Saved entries
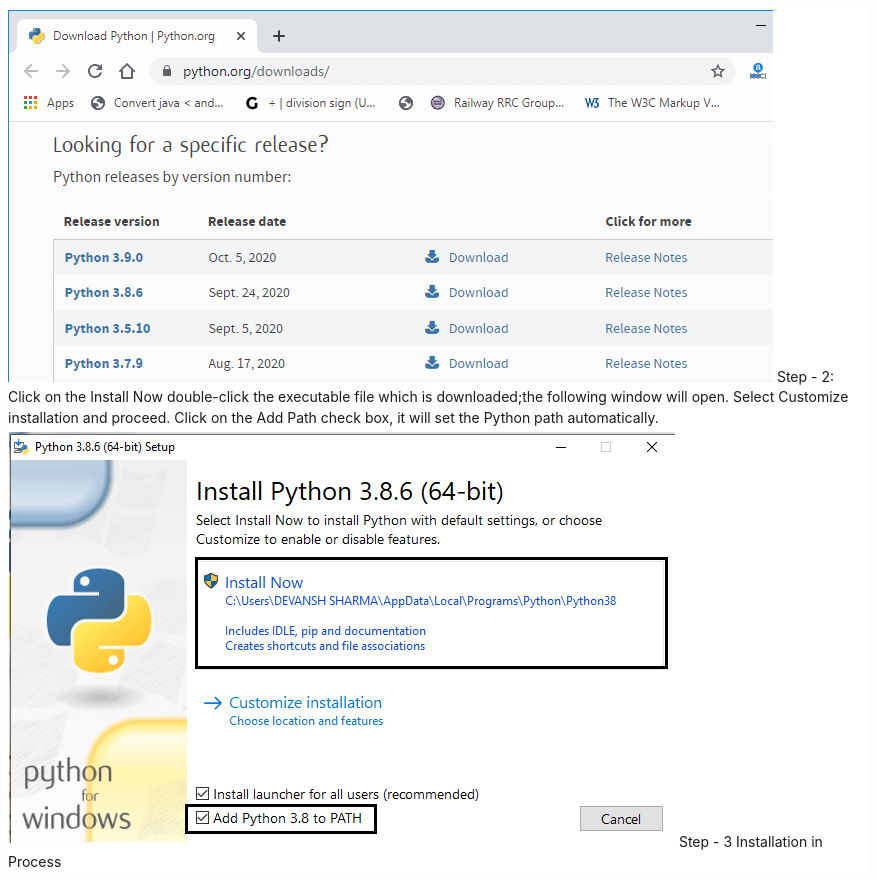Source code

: ![alt text](image.png)
Step - 2: Click on the Install Now double-click the executable file which is downloaded;the following window will open.
Select Customize installation and proceed.
Click on the Add Path check box, it will set the Python path automatically.
![alt text](image-1.png)
Step - 3 Installation in Process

PROBLEM TO SOLVE:
Copy every line of the data above word for word, leaving out the pictures.

RESULT BELOW:
Source code

: ![alt text](image.png)
Step - 2: Click on the Install Now double-click the executable file which is downloaded;the following window will open.
Select Customize installation and proceed.
Click on the Add Path check box, it will set the Python path automatically.
![alt text](image-1.png)
Step - 3 Installation in Process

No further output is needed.